Widerstand gibt es allerdings auch weiterhin von Ländern wie Zypern, Griechenland und Malta. Sie fürchten, dass ein ebenfalls vorgesehenes Transportverbot für russisches Öl ihre Reedereien einseitig benachteiligt.

Kommissionspräsidentin Ursula von der Leyen sagte, es sei nicht einfach, Einigkeit herzustellen und das Embargo schnell umzusetzen. Die Mitgliedstaaten seien auf einen solchen Schritt unterschiedlich stark vorbereitet. «Ich bin zuversichtlich, dass wir dieses Paket auch auf den Weg bringen. Wenn es einen Tag länger dauert, dann dauert es eben einen Tag länger.»

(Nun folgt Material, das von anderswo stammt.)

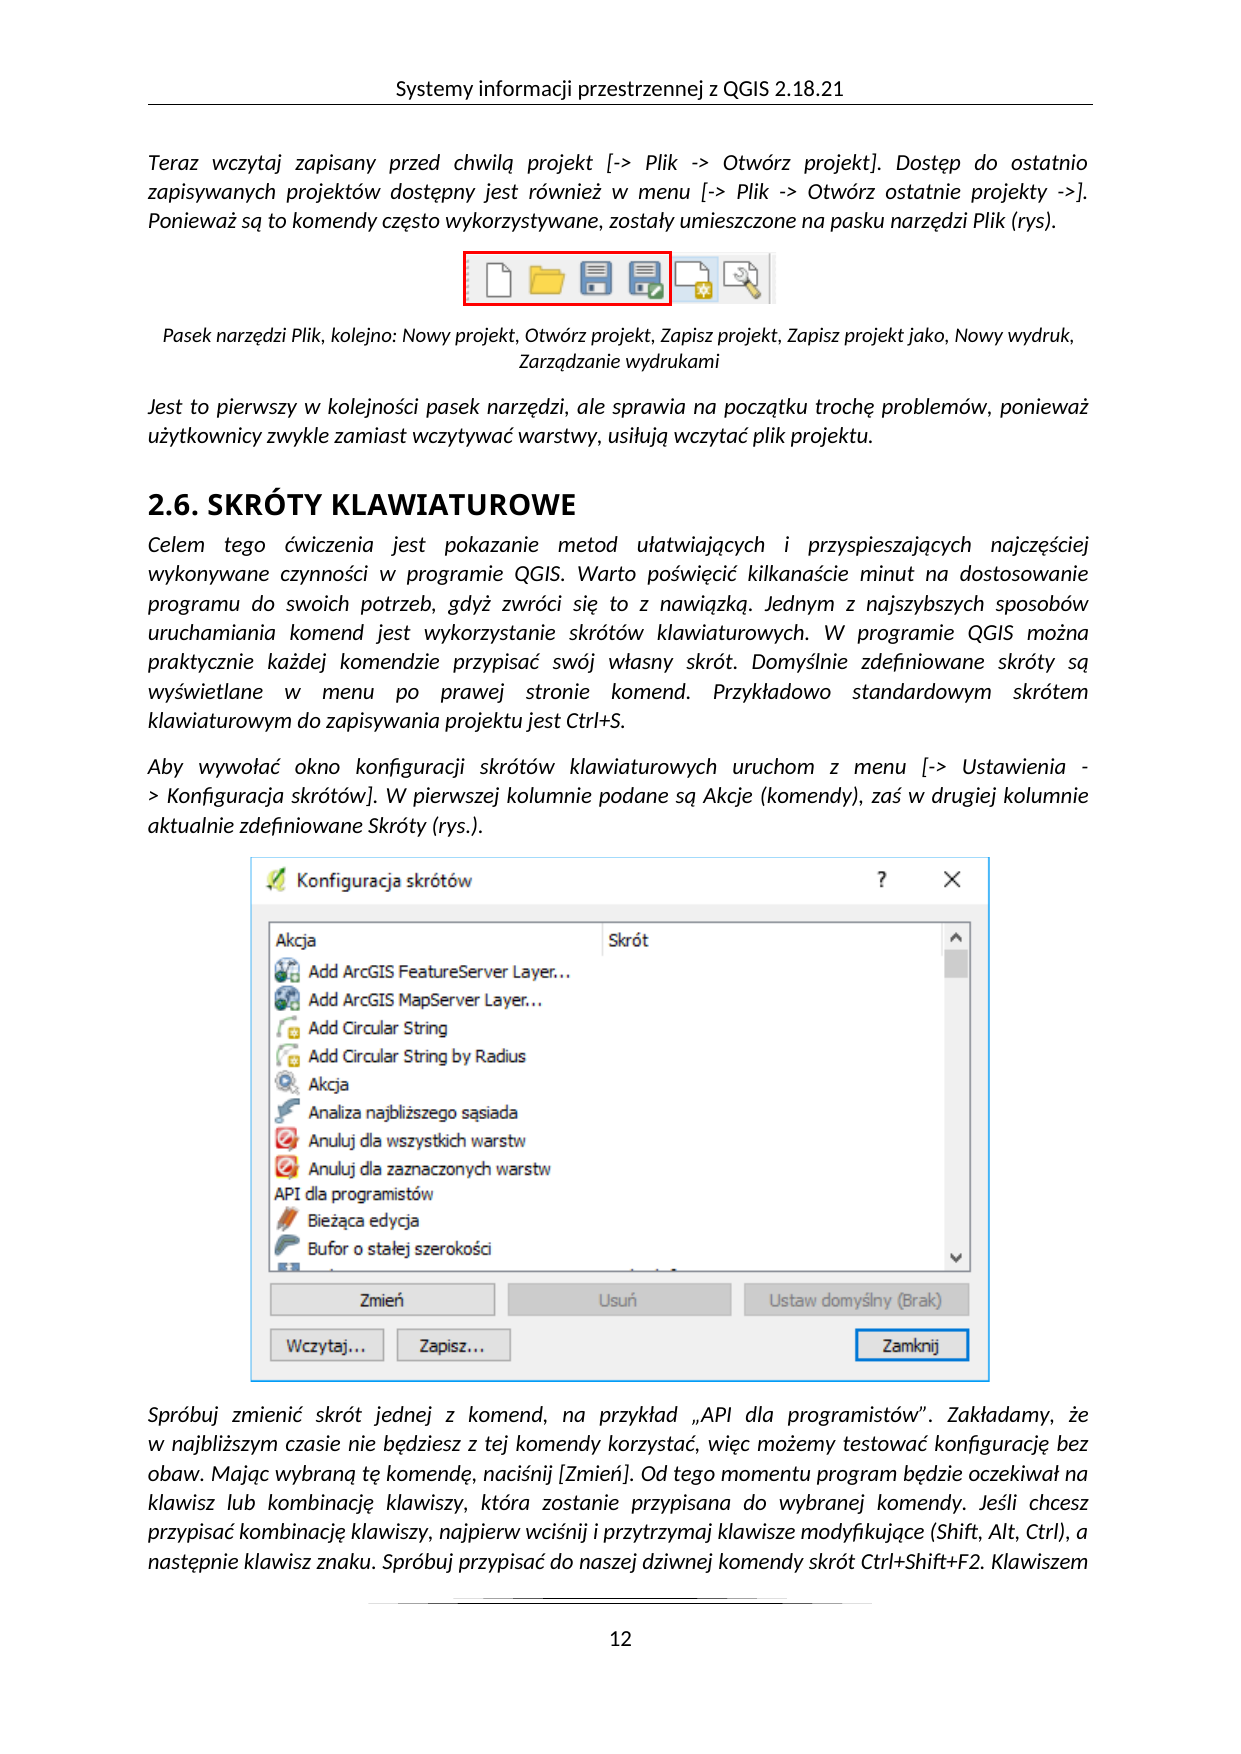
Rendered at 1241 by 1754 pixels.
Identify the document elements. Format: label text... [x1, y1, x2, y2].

subtitle 2.6. Skróty klawiaturowe [148, 484, 1093, 524]
text Teraz wczytaj zapisany przed chwilą projekt [-> Plik -> Otwórz projekt]. Dostęp do ostatnio zapisywanych projektów dostępny jest również w menu [-> Plik -> Otwórz ostatnie projekty ->]. Ponieważ są to komendy często wykorzystywane, zostały umieszczone na pasku narzędzi Plik (rys). [148, 148, 1093, 234]
text Jest to pierwszy w kolejności pasek narzędzi, ale sprawia na początku trochę problemów, ponieważ użytkownicy zwykle zamiast wczytywać warstwy, usiłują wczytać plik projektu. [148, 392, 1093, 449]
picture [250, 857, 990, 1382]
text Celem tego ćwiczenia jest pokazanie metod ułatwiających i przyspieszających najczęściej wykonywane czynności w programie QGIS. Warto poświęcić kilkanaście minut na dostosowanie programu do swoich potrzeb, gdyż zwróci się to z nawiązką. Jednym z najszybszych sposobów uruchamiania komend jest wykorzystanie skrótów klawiaturowych. W programie QGIS można praktycznie każdej komendzie przypisać swój własny skrót. Domyślnie zdefiniowane skróty są wyświetlane w menu po prawej stronie komend. Przykładowo standardowym skrótem klawiaturowym do zapisywania projektu jest Ctrl+S. [148, 530, 1093, 734]
text Pasek narzędzi Plik, kolejno: Nowy projekt, Otwórz projekt, Zapisz projekt, Zapisz projekt jako, Nowy wydruk, Zarządzanie wydrukami [148, 322, 1093, 374]
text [148, 1400, 1093, 1575]
text Aby wywołać okno konfiguracji skrótów klawiaturowych uruchom z menu [-> Ustawienia -> Konfiguracja skrótów]. W pierwszej kolumnie podane są Akcje (komendy), zaś w drugiej kolumnie aktualnie zdefiniowane Skróty (rys.). [148, 752, 1093, 839]
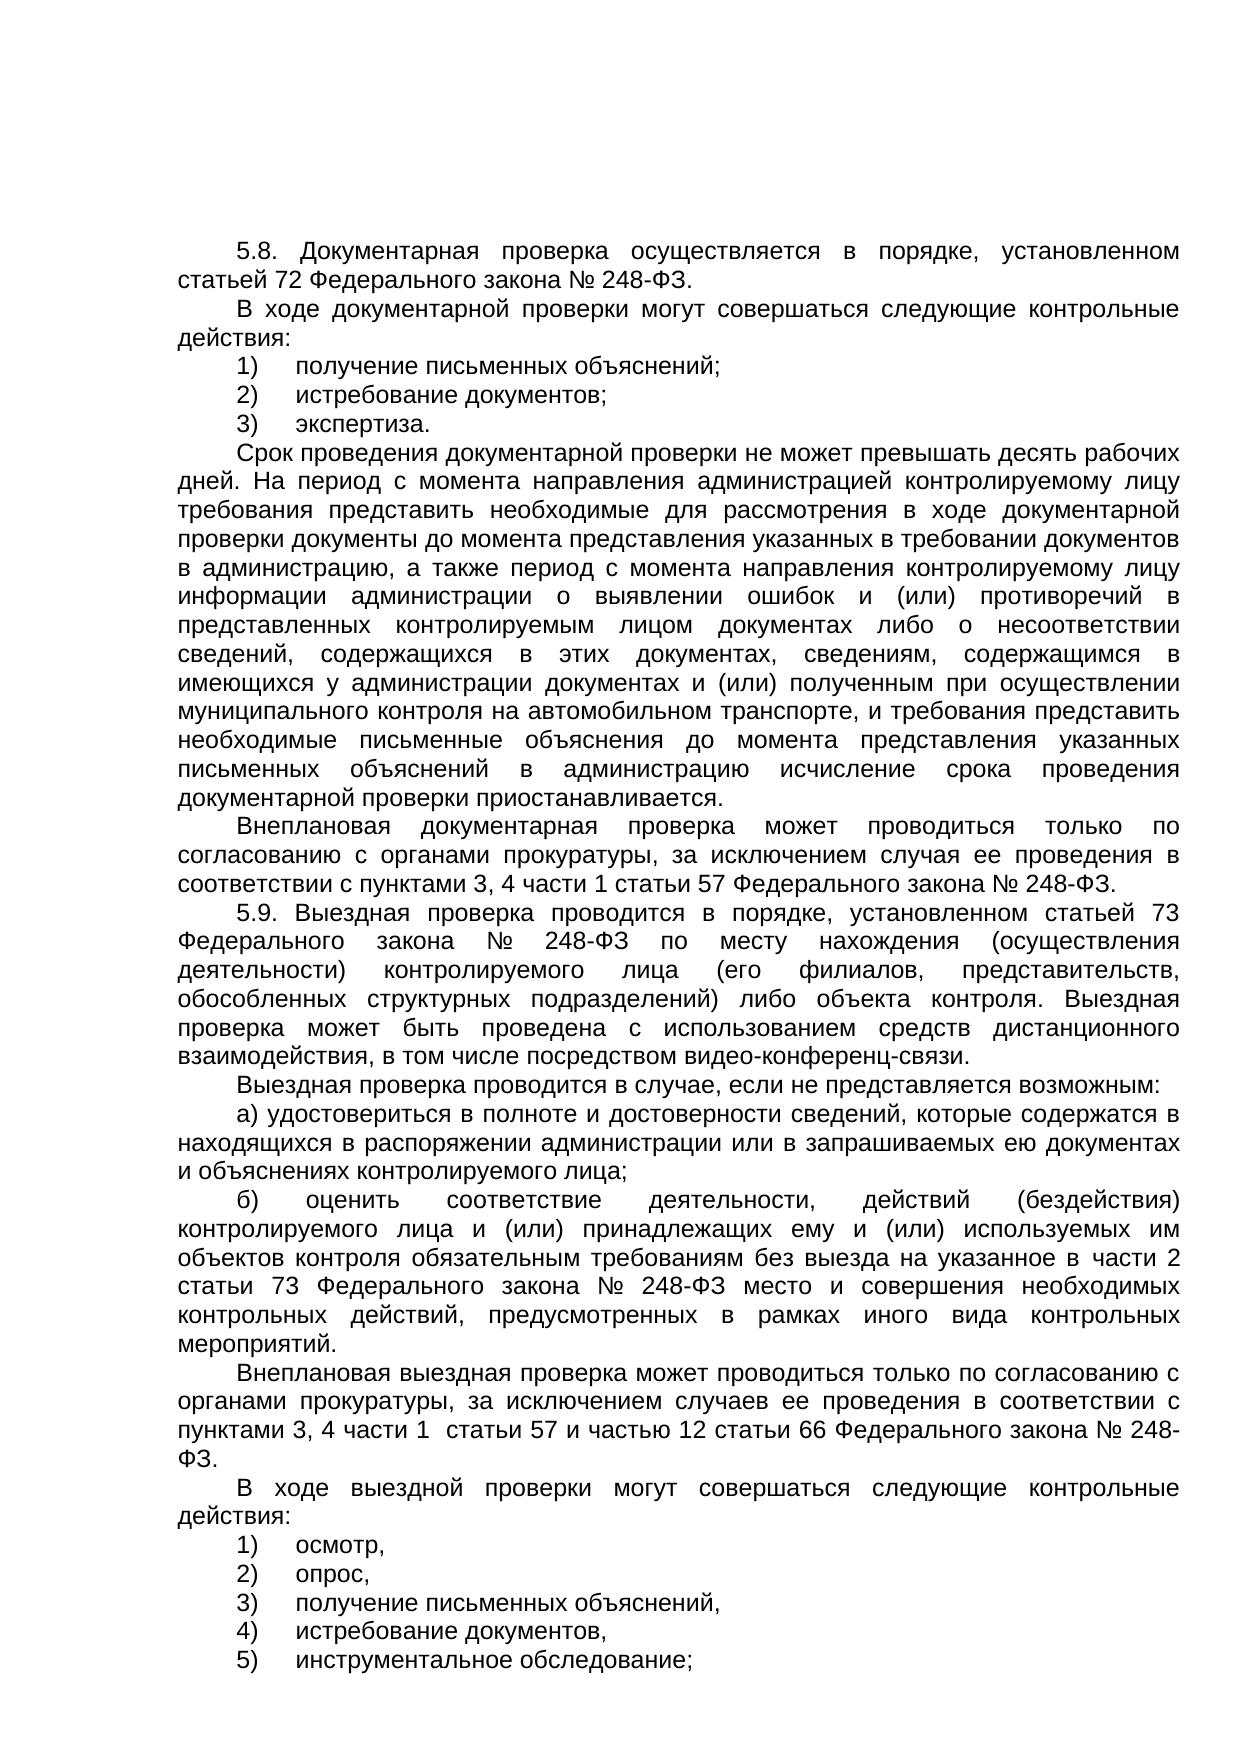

Ungarn, Tschechien und die Slowakei sind stark von russischem Öl abhängig, das komplett über die Pipeline «Druschba» (Freundschaft) geliefert wird. Tschechien deckte 2021 nach Angaben der nationalen Statistikbehörde rund die Hälfte seines Ölverbrauchs aus russischen Quellen. In Ungarn kommen der Regierung zufolge 65 Prozent aus Russland. Für die Slowakei ist Russland nach Angaben der nationalen Betreibergesellschaft Transpetrol die einzige Ölquelle. Der EU-Kommission zufolge machen die Lieferungen an diese Länder nur einen sehr kleinen Anteil der gesamten EU-Importe russischen Öls aus.

Damit das Sanktionspaket umgesetzt werden kann, müssen alle Länder zustimmen. Ziel ist es den Diplomaten zufolge, das Sanktionspaket noch am Wochenende zu beschließen. Ob das gelingt, ist noch unklar.